Le Maître tueur était furieux. Tong baissa la tête, comme il se doit devant un ancien auquel on doit le respect.

- Alors, tu le dis … “s’accoupler”! hurla Hiro

 

Il était prêt à jaillir sur le long moine. Tong ne prononça pas une parole, le front contre terre devant la colère du Maître tueur. Il était face au Maître qui le regardait. Il sentait les yeux du Bouddha le soutenir. Tout à coup il eut la sensation d’être devant deux fous qui voulaient l’asservir. Tout vacilla dans sa tête. Son corps lui fit mal et bloqua la respiration. Il porta la main à sa poitrine.

- Ce mot ne peut pas sortir de ton corps, n’est-ce-pas ? demanda le Maître d’une voix douce.

- Oui… c’est cela… souffle Tong.

 

Le Maître laissa le temps à ce qu’il reprenne sa respiration.

- Pourquoi ? demande-t-il de nouveau.

- Mon corps ne sent pas ce mot comme véritable, souffle Tong.

- Tiens donc et pourquoi ? rugit Hiro.

 

Le moine en voulut au Maître d'avoir permis cette interruption violente du Maître tueur. Une colère monta en lui contre ces deux hommes. Il regarda le Bouddha et les yeux de la statue le soutenaient. Alors il dit clairement, en regardant droit dans les yeux le Maître tueur.

- Parce que c’est un mot faux, dans une pensée fausse, une intention fausse et une compréhension fausse...

 

Hiro resta bouche bée… Jamais personne dans ce monastère ne lui avait parlé ainsi sans rencontrer la mort instantanément! Il se prépare à bondir sur le grand moine qui acceptait déjà sa mort. Ses yeux regardaient le Maître tueur, tranquille, sans provocation de celui qui sait qu’il vient de dire la vérité et que l’on ne peut pas détruire la vérité, seulement le corps.

- Seul le mot “remplir” a un sens pour mon corps et mon cœur, dit-il dans une seule et douce respiration.

 

C’est comme une parole amoureuse à une Dimension qu’il ne connait pas mais que tout son être aime déjà avant de l’avoir rencontrée.

Alors il s’inclina devant le Maître, comme il se doit.

Puis fit de même devant Hiro et il se leva souplement et leur tourna le dos. Il sentait leurs yeux sur sa nuque qui se durcit.
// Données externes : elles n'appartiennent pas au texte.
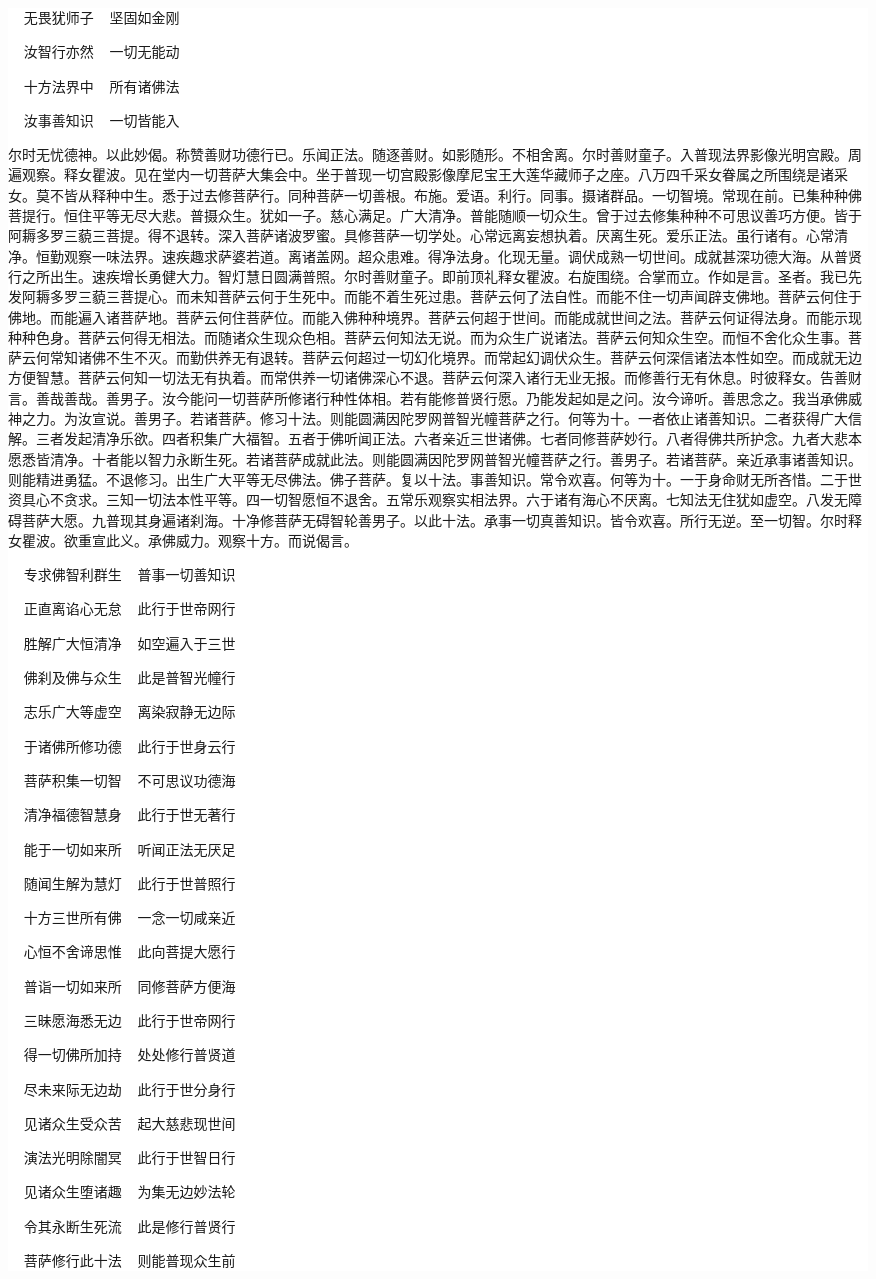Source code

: &nbsp;&nbsp;&nbsp;&nbsp;无畏犹师子&nbsp;&nbsp;&nbsp;&nbsp;坚固如金刚

&nbsp;&nbsp;&nbsp;&nbsp;汝智行亦然&nbsp;&nbsp;&nbsp;&nbsp;一切无能动

&nbsp;&nbsp;&nbsp;&nbsp;十方法界中&nbsp;&nbsp;&nbsp;&nbsp;所有诸佛法

&nbsp;&nbsp;&nbsp;&nbsp;汝事善知识&nbsp;&nbsp;&nbsp;&nbsp;一切皆能入

尔时无忧德神。以此妙偈。称赞善财功德行已。乐闻正法。随逐善财。如影随形。不相舍离。尔时善财童子。入普现法界影像光明宫殿。周遍观察。释女瞿波。见在堂内一切菩萨大集会中。坐于普现一切宫殿影像摩尼宝王大莲华藏师子之座。八万四千采女眷属之所围绕是诸采女。莫不皆从释种中生。悉于过去修菩萨行。同种菩萨一切善根。布施。爱语。利行。同事。摄诸群品。一切智境。常现在前。已集种种佛菩提行。恒住平等无尽大悲。普摄众生。犹如一子。慈心满足。广大清净。普能随顺一切众生。曾于过去修集种种不可思议善巧方便。皆于阿耨多罗三藐三菩提。得不退转。深入菩萨诸波罗蜜。具修菩萨一切学处。心常远离妄想执着。厌离生死。爱乐正法。虽行诸有。心常清净。恒勤观察一味法界。速疾趣求萨婆若道。离诸盖网。超众患难。得净法身。化现无量。调伏成熟一切世间。成就甚深功德大海。从普贤行之所出生。速疾增长勇健大力。智灯慧日圆满普照。尔时善财童子。即前顶礼释女瞿波。右旋围绕。合掌而立。作如是言。圣者。我已先发阿耨多罗三藐三菩提心。而未知菩萨云何于生死中。而能不着生死过患。菩萨云何了法自性。而能不住一切声闻辟支佛地。菩萨云何住于佛地。而能遍入诸菩萨地。菩萨云何住菩萨位。而能入佛种种境界。菩萨云何超于世间。而能成就世间之法。菩萨云何证得法身。而能示现种种色身。菩萨云何得无相法。而随诸众生现众色相。菩萨云何知法无说。而为众生广说诸法。菩萨云何知众生空。而恒不舍化众生事。菩萨云何常知诸佛不生不灭。而勤供养无有退转。菩萨云何超过一切幻化境界。而常起幻调伏众生。菩萨云何深信诸法本性如空。而成就无边方便智慧。菩萨云何知一切法无有执着。而常供养一切诸佛深心不退。菩萨云何深入诸行无业无报。而修善行无有休息。时彼释女。告善财言。善哉善哉。善男子。汝今能问一切菩萨所修诸行种性体相。若有能修普贤行愿。乃能发起如是之问。汝今谛听。善思念之。我当承佛威神之力。为汝宣说。善男子。若诸菩萨。修习十法。则能圆满因陀罗网普智光幢菩萨之行。何等为十。一者依止诸善知识。二者获得广大信解。三者发起清净乐欲。四者积集广大福智。五者于佛听闻正法。六者亲近三世诸佛。七者同修菩萨妙行。八者得佛共所护念。九者大悲本愿悉皆清净。十者能以智力永断生死。若诸菩萨成就此法。则能圆满因陀罗网普智光幢菩萨之行。善男子。若诸菩萨。亲近承事诸善知识。则能精进勇猛。不退修习。出生广大平等无尽佛法。佛子菩萨。复以十法。事善知识。常令欢喜。何等为十。一于身命财无所吝惜。二于世资具心不贪求。三知一切法本性平等。四一切智愿恒不退舍。五常乐观察实相法界。六于诸有海心不厌离。七知法无住犹如虚空。八发无障碍菩萨大愿。九普现其身遍诸刹海。十净修菩萨无碍智轮善男子。以此十法。承事一切真善知识。皆令欢喜。所行无逆。至一切智。尔时释女瞿波。欲重宣此义。承佛威力。观察十方。而说偈言。

&nbsp;&nbsp;&nbsp;&nbsp;专求佛智利群生&nbsp;&nbsp;&nbsp;&nbsp;普事一切善知识

&nbsp;&nbsp;&nbsp;&nbsp;正直离谄心无怠&nbsp;&nbsp;&nbsp;&nbsp;此行于世帝网行

&nbsp;&nbsp;&nbsp;&nbsp;胜解广大恒清净&nbsp;&nbsp;&nbsp;&nbsp;如空遍入于三世

&nbsp;&nbsp;&nbsp;&nbsp;佛刹及佛与众生&nbsp;&nbsp;&nbsp;&nbsp;此是普智光幢行

&nbsp;&nbsp;&nbsp;&nbsp;志乐广大等虚空&nbsp;&nbsp;&nbsp;&nbsp;离染寂静无边际

&nbsp;&nbsp;&nbsp;&nbsp;于诸佛所修功德&nbsp;&nbsp;&nbsp;&nbsp;此行于世身云行

&nbsp;&nbsp;&nbsp;&nbsp;菩萨积集一切智&nbsp;&nbsp;&nbsp;&nbsp;不可思议功德海

&nbsp;&nbsp;&nbsp;&nbsp;清净福德智慧身&nbsp;&nbsp;&nbsp;&nbsp;此行于世无著行

&nbsp;&nbsp;&nbsp;&nbsp;能于一切如来所&nbsp;&nbsp;&nbsp;&nbsp;听闻正法无厌足

&nbsp;&nbsp;&nbsp;&nbsp;随闻生解为慧灯&nbsp;&nbsp;&nbsp;&nbsp;此行于世普照行

&nbsp;&nbsp;&nbsp;&nbsp;十方三世所有佛&nbsp;&nbsp;&nbsp;&nbsp;一念一切咸亲近

&nbsp;&nbsp;&nbsp;&nbsp;心恒不舍谛思惟&nbsp;&nbsp;&nbsp;&nbsp;此向菩提大愿行

&nbsp;&nbsp;&nbsp;&nbsp;普诣一切如来所&nbsp;&nbsp;&nbsp;&nbsp;同修菩萨方便海

&nbsp;&nbsp;&nbsp;&nbsp;三昧愿海悉无边&nbsp;&nbsp;&nbsp;&nbsp;此行于世帝网行

&nbsp;&nbsp;&nbsp;&nbsp;得一切佛所加持&nbsp;&nbsp;&nbsp;&nbsp;处处修行普贤道

&nbsp;&nbsp;&nbsp;&nbsp;尽未来际无边劫&nbsp;&nbsp;&nbsp;&nbsp;此行于世分身行

&nbsp;&nbsp;&nbsp;&nbsp;见诸众生受众苦&nbsp;&nbsp;&nbsp;&nbsp;起大慈悲现世间

&nbsp;&nbsp;&nbsp;&nbsp;演法光明除闇冥&nbsp;&nbsp;&nbsp;&nbsp;此行于世智日行

&nbsp;&nbsp;&nbsp;&nbsp;见诸众生堕诸趣&nbsp;&nbsp;&nbsp;&nbsp;为集无边妙法轮

&nbsp;&nbsp;&nbsp;&nbsp;令其永断生死流&nbsp;&nbsp;&nbsp;&nbsp;此是修行普贤行

&nbsp;&nbsp;&nbsp;&nbsp;菩萨修行此十法&nbsp;&nbsp;&nbsp;&nbsp;则能普现众生前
Mais il sent aussi les yeux du Bouddha assis et ceux-là réchauffèrent son ventre.

 

La porte du temple s’était refermée depuis longtemps lorsque le Maître dit simplement:

- Une Force est entrée dans ce monastère et Elle fera son œuvre malgré et contre tous.

- Mais il s’est opposé à nous! s’insurgea Hiro

- Non, c’est toi qui t’es opposé à cette Force… et tu as reçu Sa réponse à travers ce moine.

- Et quelle est cette réponse ? demanda Hiro encore plein de violence.

- Le mépris… dit doucement le Maître.